All methods of suppression and killing have failed. All means of atrocious terrorization employed by the Syrian army against its own people have proved unsuccessful, including running them over with tanks, dragging their mutilated bodies along, murdering children, torching hospitals and demolishing mosques, not to mention other savage ways of repression.

Yet something strange happened Friday before last, known as “God with us” Friday. The revolution started moving in a qualitative manner. Official statements were issued by several governments, taking a clear and firm position against the regime whilst siding with the revolution. They explicitly called for a peaceful transition of power. No one is asking the regime to bring about reforms anymore. The international community now realizes that those who have destroyed the country are incapable of rebuilding it, and that those who have lied cannot be trusted. Even the closest and strongest allies of this bloodthirsty regime have maintained complete silence on account of its horrific crimes.

Now there is talk about when Bashar al-Assad will go, and how. Will he flee the country along with his ruling gang? Will he be assassinated? Will the army turn against the regime? Will Assad be arrested or not?

This bloodthirsty criminal regime has surrounded the family residences of two venerable clerics, namely Mohammed Said Ramadan al-Bouti and the Mufti Ahmad al-Hassoun. The regime is threatening to kill members of both households if either cleric utters a word against the regime, which is aware of their popularity in the street. But there are other clerics in Syria who publicly disowned this cowardly regime which has never been honest or candid. It is only a matter of time before the regime collapses. This explains the frenzied nervousness within its ranks, its savage indiscriminate killing, and its slogans emblazoned on walls. The walls of Hama’s mosques have been stained with phrases like “There is no god except Bashar and Maher is his messenger” and “al-Assad or no one”.
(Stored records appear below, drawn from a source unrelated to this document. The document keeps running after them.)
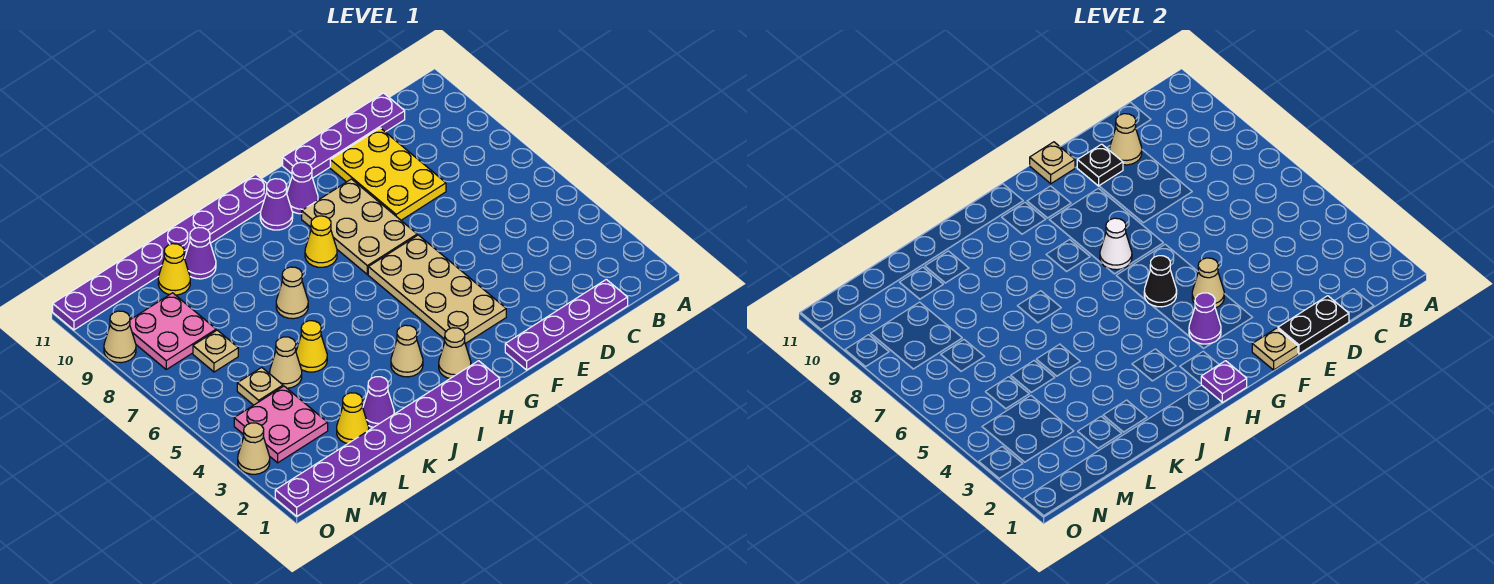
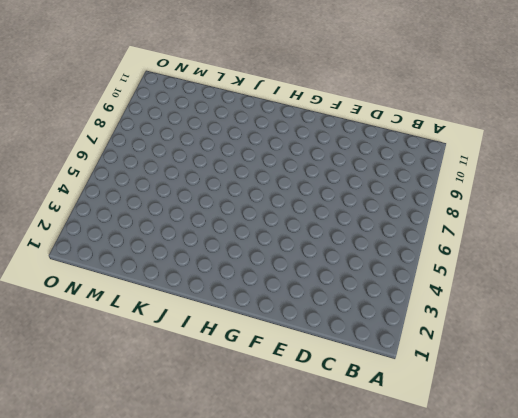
none -> purple 1x4 plate [505,279,628,370]
none -> purple 1x4 plate [283,93,405,178]
none -> yellow 2x3 plate [330,128,446,220]
none -> tan 2x4 plate [368,235,506,344]

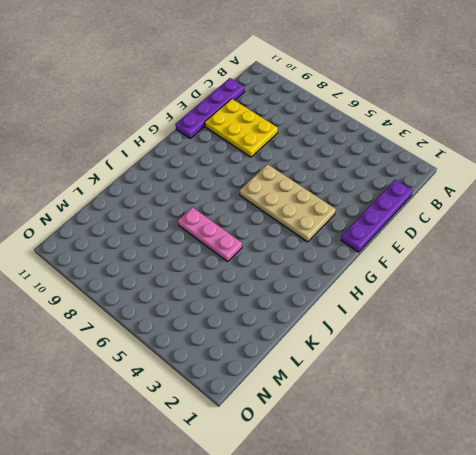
pink 1x3 plate [178,207,242,262] -> tan 1x1 cone [276,267,308,319]
none -> tan 2x3 plate [302,179,417,274]
none -> purple 1x1 cone [287,162,318,214]
none -> purple 1x8 plate [275,361,500,516]
none -> tan 1x1 cone [439,328,471,379]

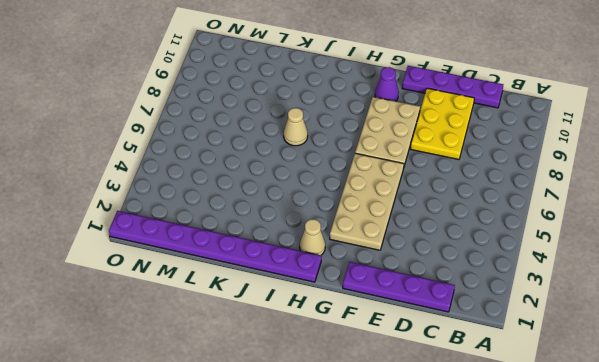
none -> yellow 1x1 cone [305,216,337,267]
none -> purple 1x1 cone [260,179,293,230]
none -> purple 1x8 plate [53,174,267,330]
none -> tan 1x1 cone [391,325,423,377]

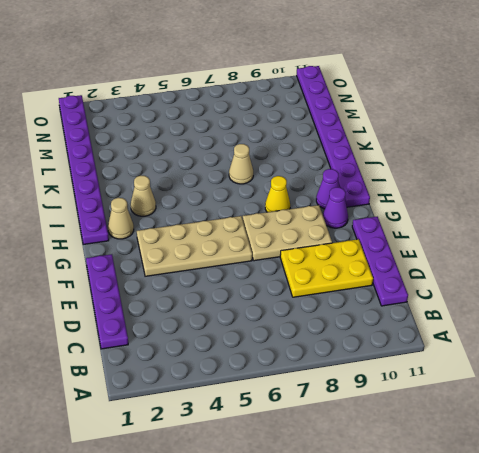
none -> purple 1x1 cone [363,377,394,427]
none -> yellow 1x1 cone [296,321,327,372]
none -> purple 1x1 cone [185,227,216,279]
none -> yellow 1x1 cone [337,393,369,444]

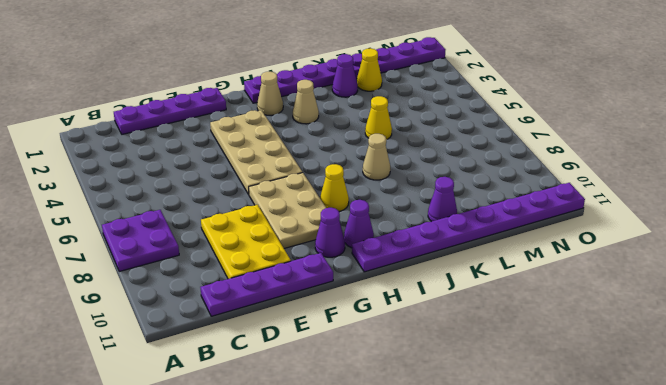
purple 2x2 plate [102,210,179,271] -> none
none -> tan 1x1 cone [270,337,302,388]
none -> yellow 1x1 cone [158,244,190,295]
none -> pink 2x2 plate [234,386,328,463]
none -> tan 1x1 plate [237,367,283,405]

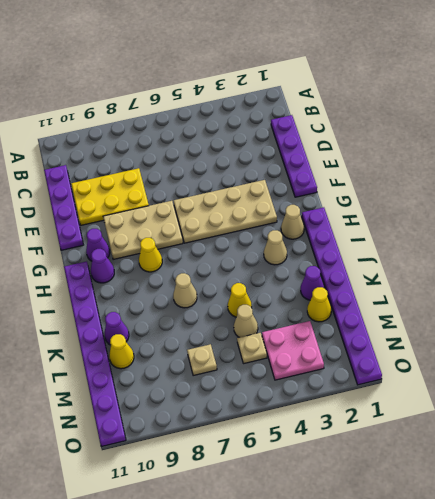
none -> pink 2x2 plate [130,293,216,369]
none -> tan 1x1 cone [238,423,270,474]
none -> tan 1x1 cone [104,311,136,363]
none -> black 1x2 plate [1278,296,1349,354]

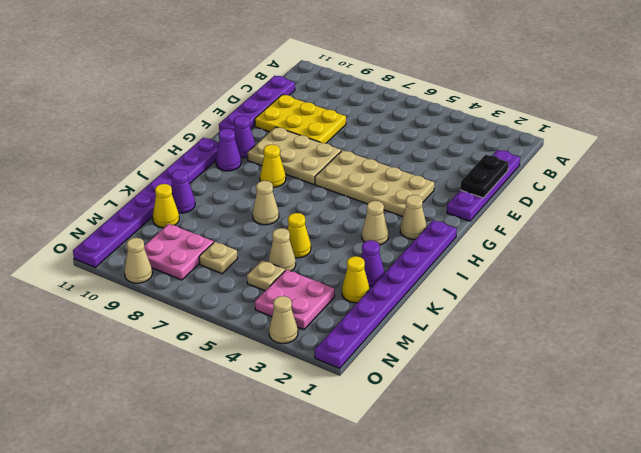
none -> tan 1x1 cone [1110,114,1142,165]
none -> black 1x1 plate [1077,144,1123,186]
none -> tan 1x1 plate [1252,328,1298,370]
none -> tan 1x1 cone [1192,258,1224,308]

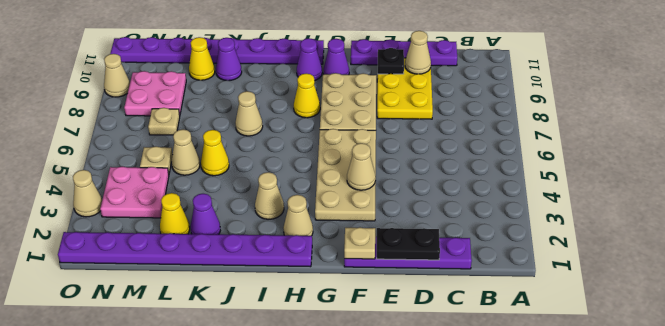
none -> tan 1x1 plate [1030,142,1075,184]
none -> purple 1x1 cone [1189,293,1221,344]
none -> black 1x1 cone [1144,256,1177,307]
none -> white 1x1 cone [1100,218,1132,270]

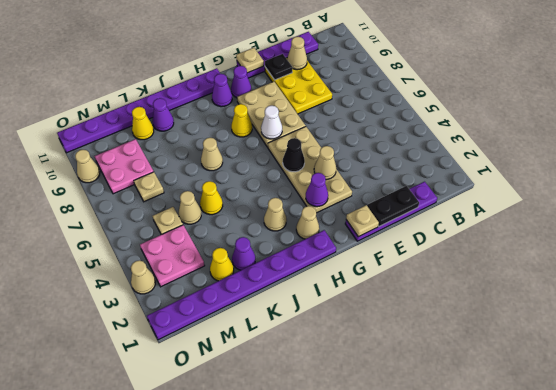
none -> purple 1x1 plate [1201,361,1247,403]

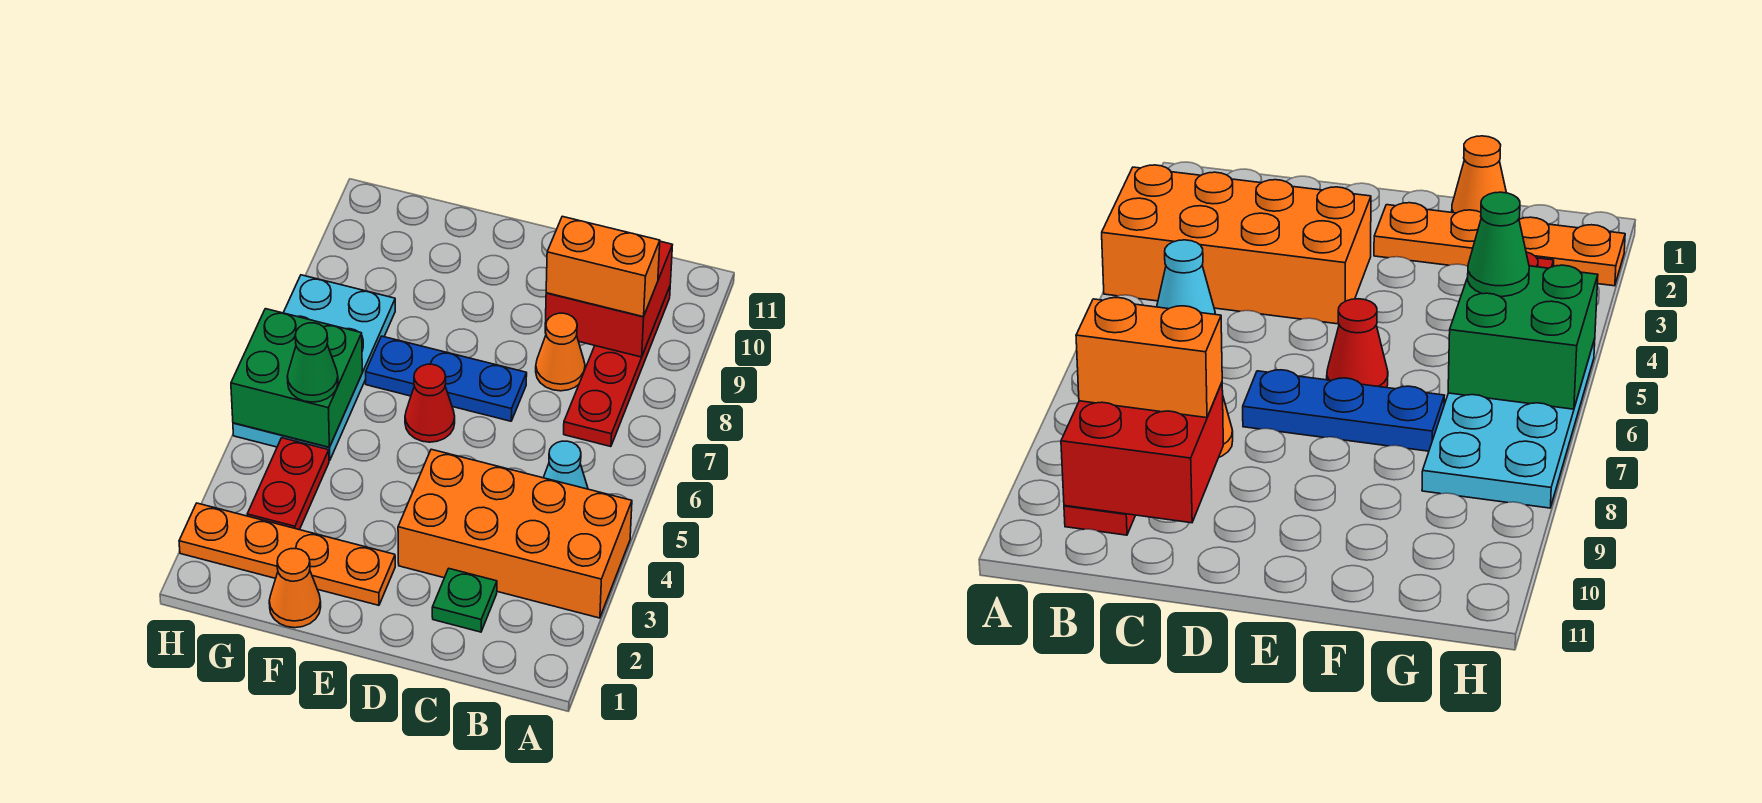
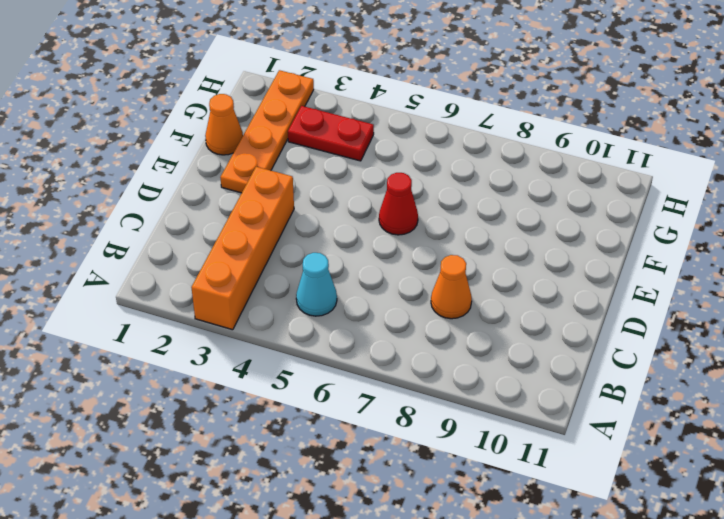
orange 1x4 brick [191,167,294,330] -> orange 2x4 brick [398,449,632,618]
none -> red 1x4 plate [564,287,670,447]
none -> green 1x1 plate [432,569,497,632]
none -> blue 1x3 plate [366,336,527,421]

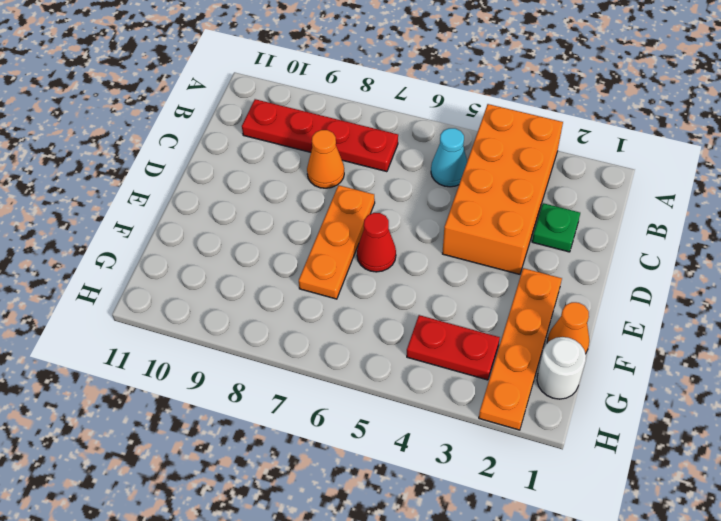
orange 1x3 plate [299,185,375,299] -> blue 1x3 plate [366,336,527,421]
white 1x1 round brick [537,337,586,399] -> none
none -> cyan 2x4 plate [233,275,395,461]
none -> red 2x2 brick [545,241,672,357]
none -> green 2x2 brick [231,309,362,447]

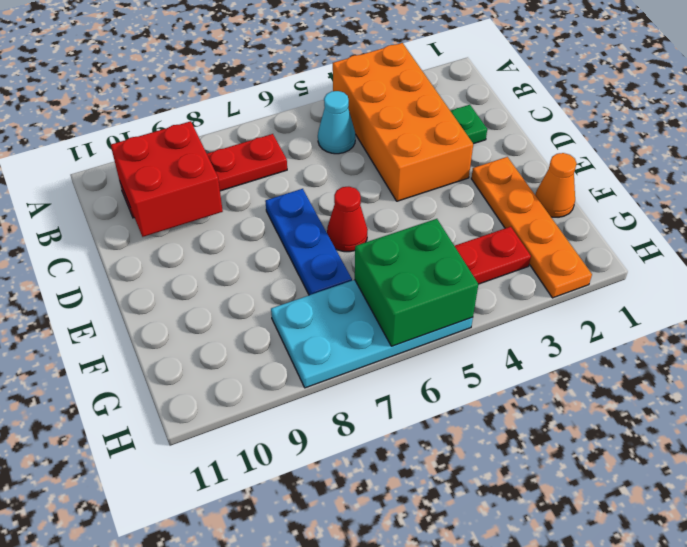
none -> orange 1x1 cone [536,313,585,391]
none -> orange 1x2 brick [546,216,660,317]
none -> green 1x1 cone [287,323,338,402]

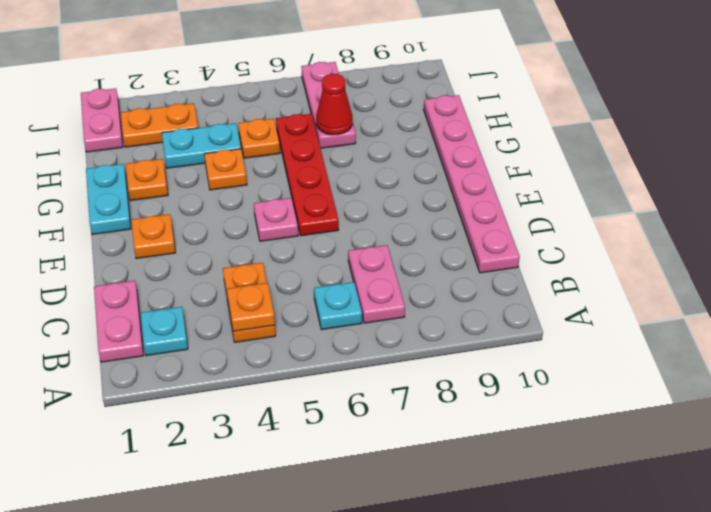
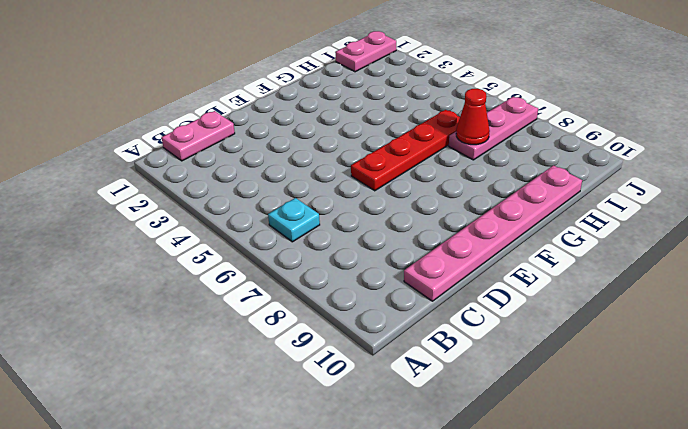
none -> cyan 1x1 plate [141,307,188,356]
none -> orange 1x2 plate [223,263,276,342]
none -> pink 1x2 plate [348,245,405,323]

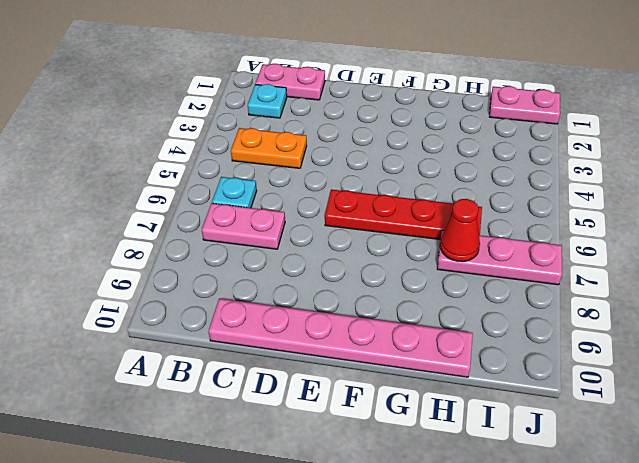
none -> orange 1x1 plate [131,214,176,259]
none -> pink 1x1 plate [254,198,298,241]
none -> cyan 1x2 plate [86,164,131,235]

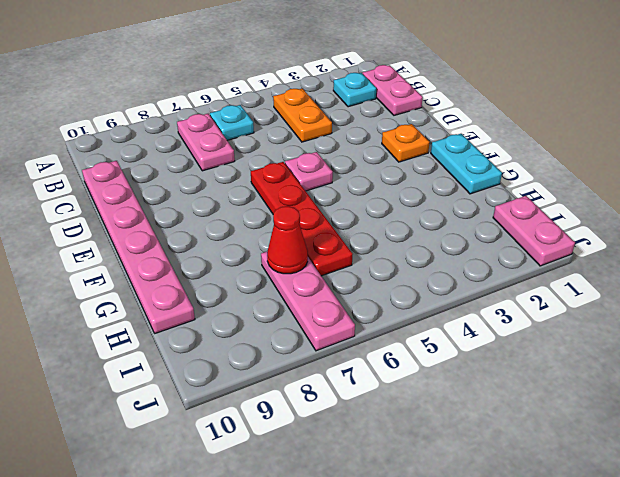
none -> orange 1x1 plate [126,159,168,200]
none -> orange 1x1 plate [204,149,247,190]
none -> cyan 1x2 plate [162,123,241,168]

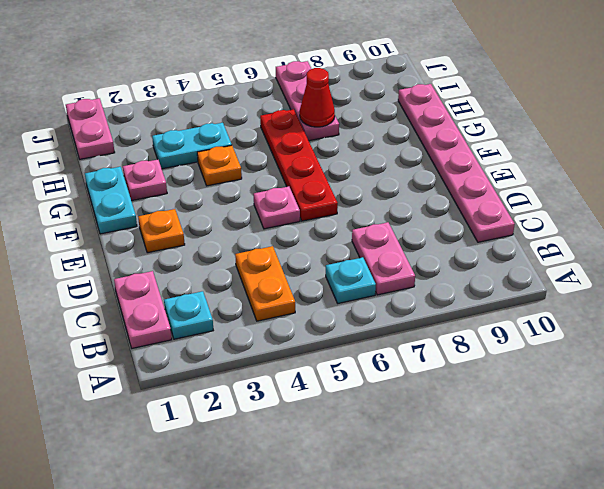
pink 1x1 plate [123,159,167,201] -> orange 1x1 plate [126,159,168,200]
none -> orange 1x1 plate [238,119,280,158]
none -> orange 1x2 plate [121,103,198,147]
none -> orange 1x1 plate [227,283,275,331]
This is the mentality governing Syria today. But al-Assad is a ruler whose time is up, a ruler who has lost all credibility, all respect, and all humanity. His departure has become inevitable and his absence would be hardly mourned by anyone with a responsible humanistic sense, a vigilant conscience, and religious restraint. We are reading the last chapter of the story of a cowardly regime, and I believe it will have a happy and blessed ending for the Syrian revolution and the entire world.